* _Exercise set_:
a. Duplicate the part of the Dubai property thread between "You could call" and "Barclay's referred you.", inclusive.
b. In the Dubai property thread, why did DuabiExpat mention Discovery Gardens?

Good areas of investment: 
1. Discovery Gardens ( do not listen to people who tell you otherwise, one of the best areas, community feel, and if you can get a good unit, you will be set)
2. DSO
3. Dubai Marina
4. JLT

You could call this guy I work with, ( I used to do some investments around Dubai and Abu Dahbi), and he can guide you if you guys need more info

/snip/
Tell him, John from Barclay's referred you.

Wish you guys luck!


----------



## QOFE (Apr 28, 2013)

Please do thorough research before committing yourselves financially. It might not be a good idea to buy a property if you need to borrow money for the deposit and other related expenses.

Discovery Gardens might not be your best bet. Google Discovery+gardens+flooding to check out what issues you might have living there.


----------



## DuabiExpat (Feb 27, 2014)

This is an investment, which would mean long term gains. The reason I had mentioned Discovery Gardens is because of the heavy infrastructure development going on there (eg: the interchange)


----------



## Bbay2Oz (May 10, 2010)

TallyHo said:


> You've only been here for six months.
> 
> There are plenty of us who remember the last property market crash in 2008-2010 when prices dropped by more than half.
> 
> Owning property has definitely worked out for many buyers, but it's also turned into a nightmare for others.


I remember that so clearly, like it was just yesterday. I also remember the recession in '96.

* _Rows_:

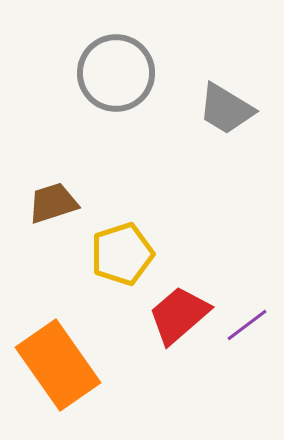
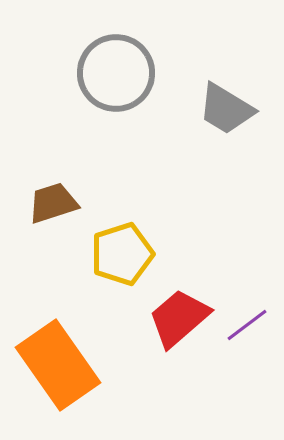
red trapezoid: moved 3 px down
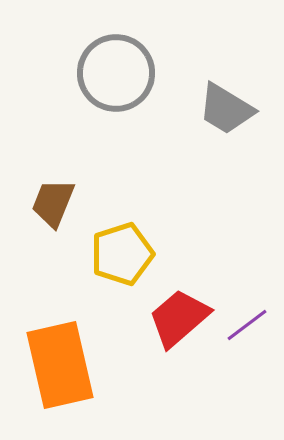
brown trapezoid: rotated 50 degrees counterclockwise
orange rectangle: moved 2 px right; rotated 22 degrees clockwise
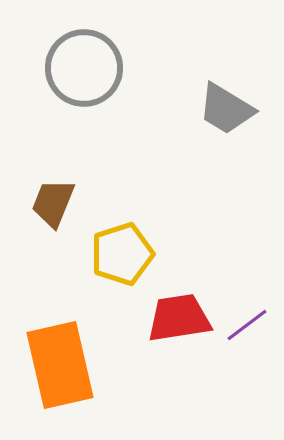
gray circle: moved 32 px left, 5 px up
red trapezoid: rotated 32 degrees clockwise
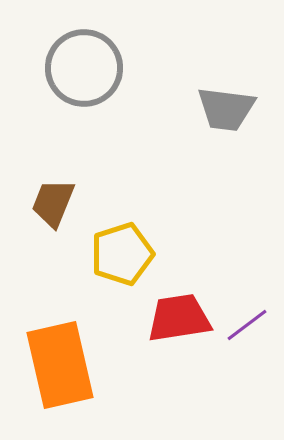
gray trapezoid: rotated 24 degrees counterclockwise
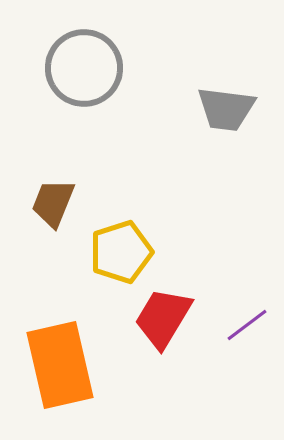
yellow pentagon: moved 1 px left, 2 px up
red trapezoid: moved 16 px left; rotated 50 degrees counterclockwise
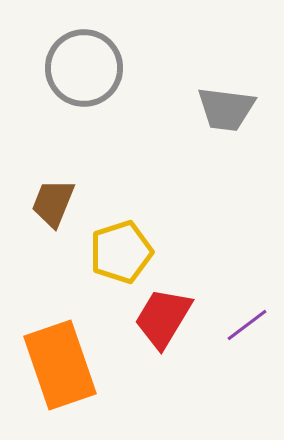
orange rectangle: rotated 6 degrees counterclockwise
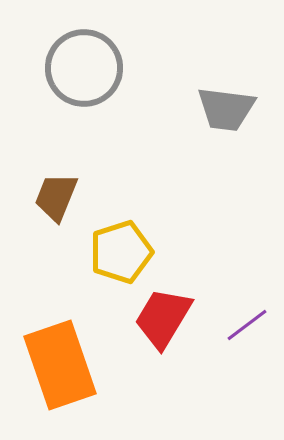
brown trapezoid: moved 3 px right, 6 px up
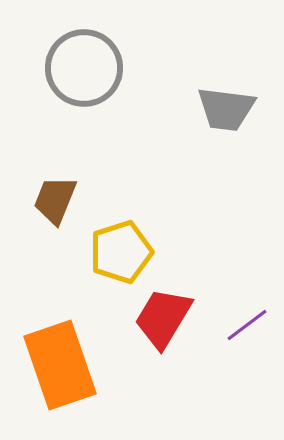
brown trapezoid: moved 1 px left, 3 px down
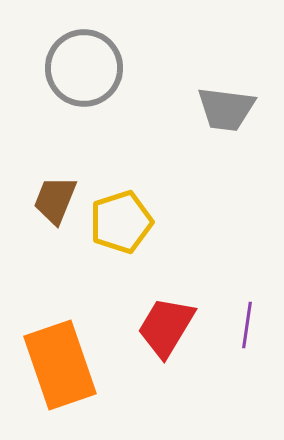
yellow pentagon: moved 30 px up
red trapezoid: moved 3 px right, 9 px down
purple line: rotated 45 degrees counterclockwise
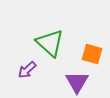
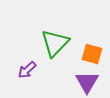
green triangle: moved 5 px right; rotated 32 degrees clockwise
purple triangle: moved 10 px right
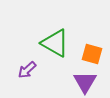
green triangle: rotated 44 degrees counterclockwise
purple triangle: moved 2 px left
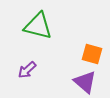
green triangle: moved 17 px left, 17 px up; rotated 16 degrees counterclockwise
purple triangle: rotated 20 degrees counterclockwise
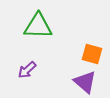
green triangle: rotated 12 degrees counterclockwise
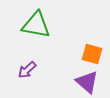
green triangle: moved 2 px left, 1 px up; rotated 8 degrees clockwise
purple triangle: moved 2 px right
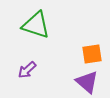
green triangle: rotated 8 degrees clockwise
orange square: rotated 25 degrees counterclockwise
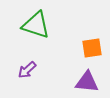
orange square: moved 6 px up
purple triangle: rotated 35 degrees counterclockwise
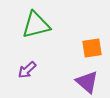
green triangle: rotated 32 degrees counterclockwise
purple triangle: rotated 35 degrees clockwise
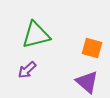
green triangle: moved 10 px down
orange square: rotated 25 degrees clockwise
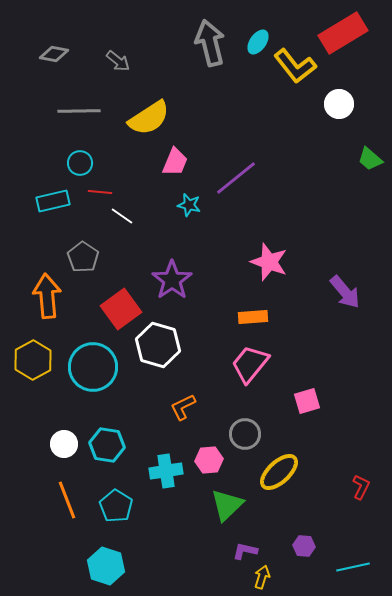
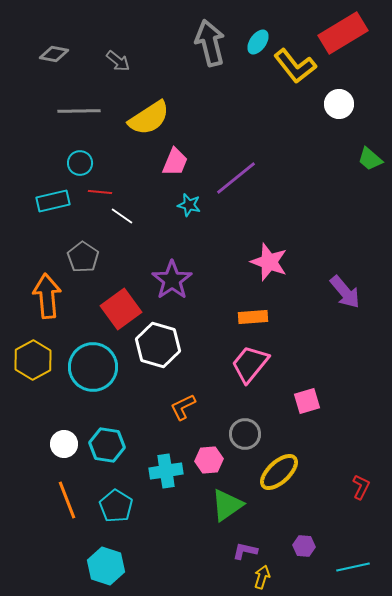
green triangle at (227, 505): rotated 9 degrees clockwise
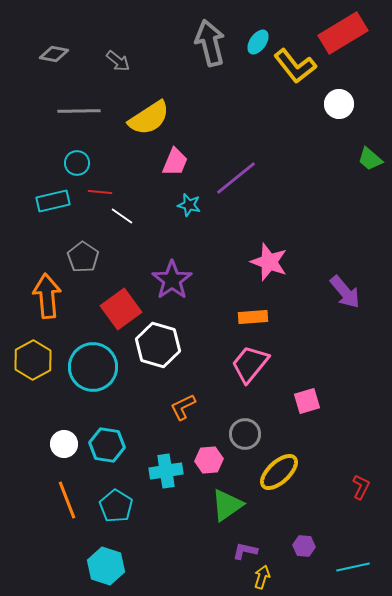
cyan circle at (80, 163): moved 3 px left
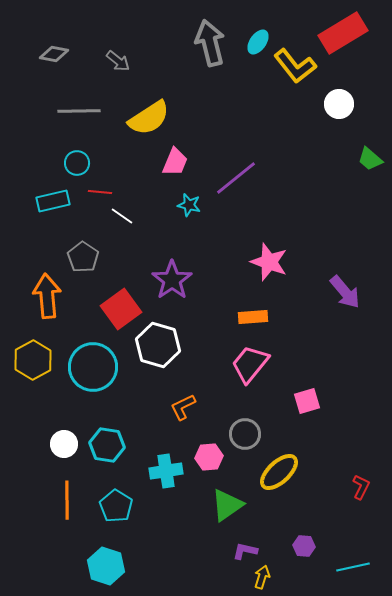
pink hexagon at (209, 460): moved 3 px up
orange line at (67, 500): rotated 21 degrees clockwise
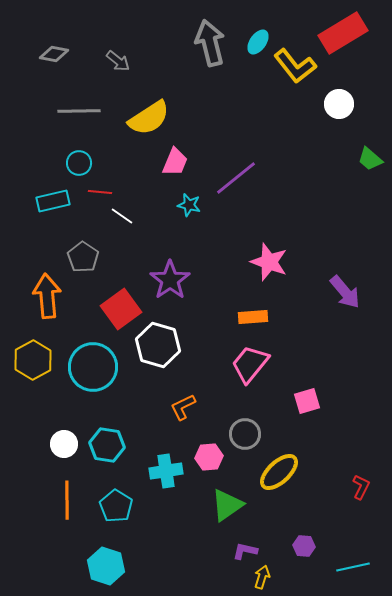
cyan circle at (77, 163): moved 2 px right
purple star at (172, 280): moved 2 px left
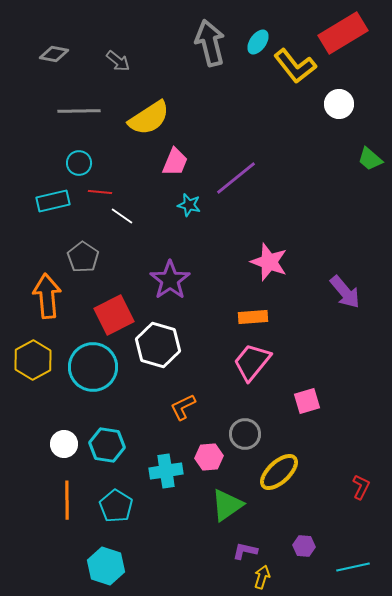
red square at (121, 309): moved 7 px left, 6 px down; rotated 9 degrees clockwise
pink trapezoid at (250, 364): moved 2 px right, 2 px up
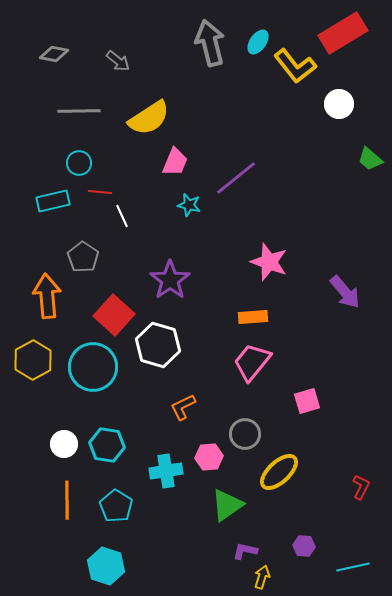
white line at (122, 216): rotated 30 degrees clockwise
red square at (114, 315): rotated 21 degrees counterclockwise
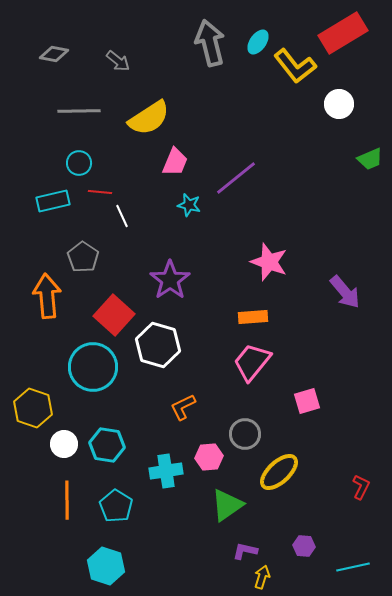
green trapezoid at (370, 159): rotated 64 degrees counterclockwise
yellow hexagon at (33, 360): moved 48 px down; rotated 12 degrees counterclockwise
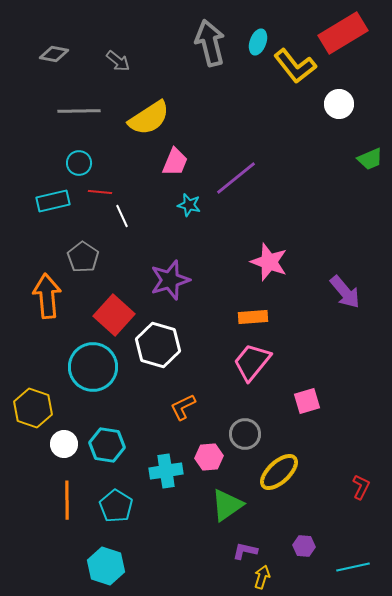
cyan ellipse at (258, 42): rotated 15 degrees counterclockwise
purple star at (170, 280): rotated 18 degrees clockwise
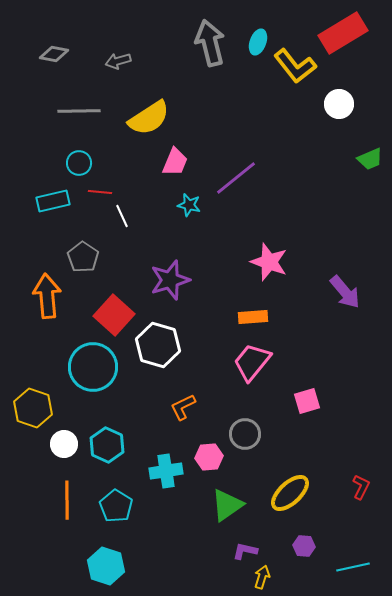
gray arrow at (118, 61): rotated 125 degrees clockwise
cyan hexagon at (107, 445): rotated 16 degrees clockwise
yellow ellipse at (279, 472): moved 11 px right, 21 px down
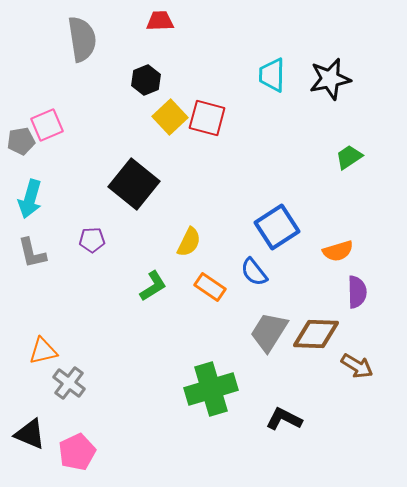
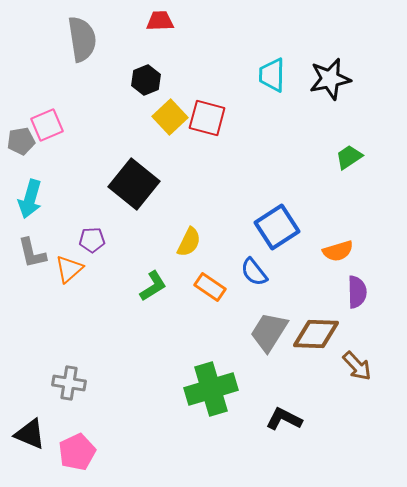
orange triangle: moved 26 px right, 82 px up; rotated 28 degrees counterclockwise
brown arrow: rotated 16 degrees clockwise
gray cross: rotated 28 degrees counterclockwise
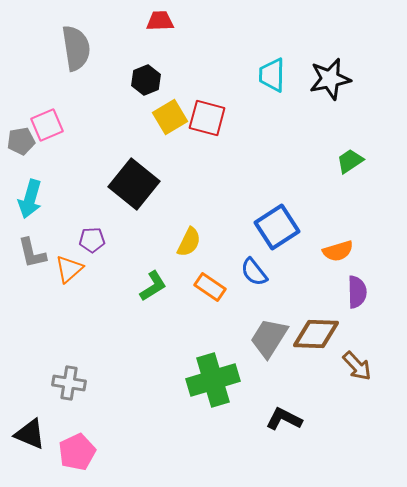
gray semicircle: moved 6 px left, 9 px down
yellow square: rotated 12 degrees clockwise
green trapezoid: moved 1 px right, 4 px down
gray trapezoid: moved 6 px down
green cross: moved 2 px right, 9 px up
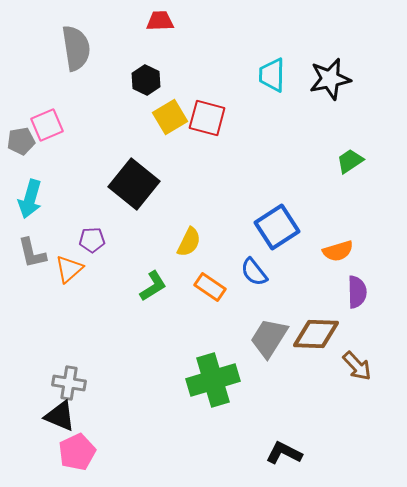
black hexagon: rotated 12 degrees counterclockwise
black L-shape: moved 34 px down
black triangle: moved 30 px right, 18 px up
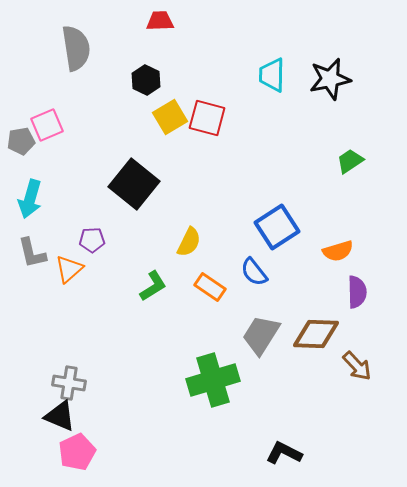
gray trapezoid: moved 8 px left, 3 px up
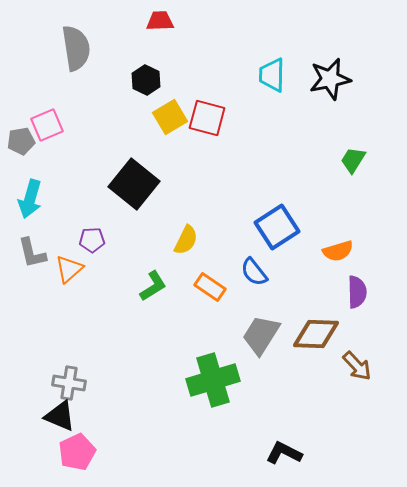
green trapezoid: moved 3 px right, 1 px up; rotated 24 degrees counterclockwise
yellow semicircle: moved 3 px left, 2 px up
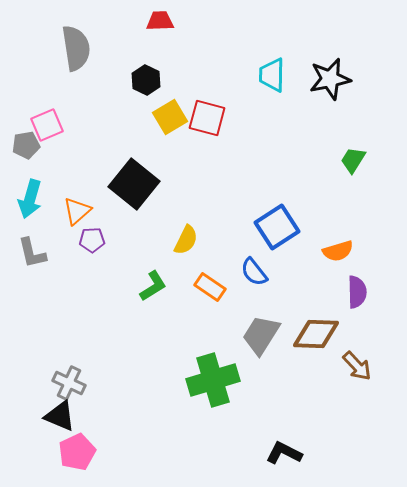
gray pentagon: moved 5 px right, 4 px down
orange triangle: moved 8 px right, 58 px up
gray cross: rotated 16 degrees clockwise
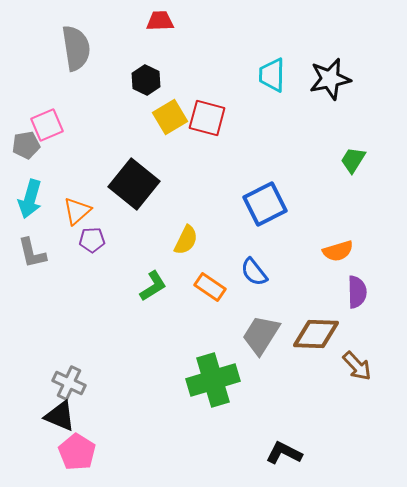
blue square: moved 12 px left, 23 px up; rotated 6 degrees clockwise
pink pentagon: rotated 15 degrees counterclockwise
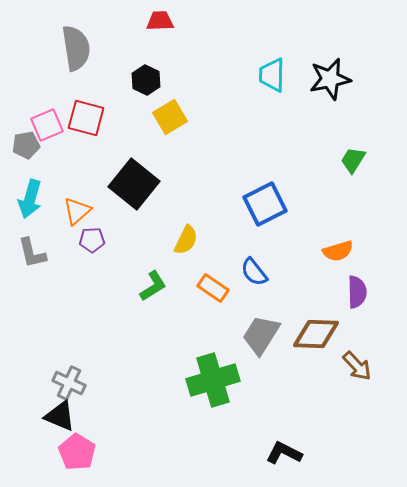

* _Task responses_:
a.
You could call this guy I work with, ( I used to do some investments around Dubai and Abu Dahbi), and he can guide you if you guys need more info

/snip/
Tell him, John from Barclay's referred you.

b. Because of the heavy infrastructure development going on there, such as the interchange.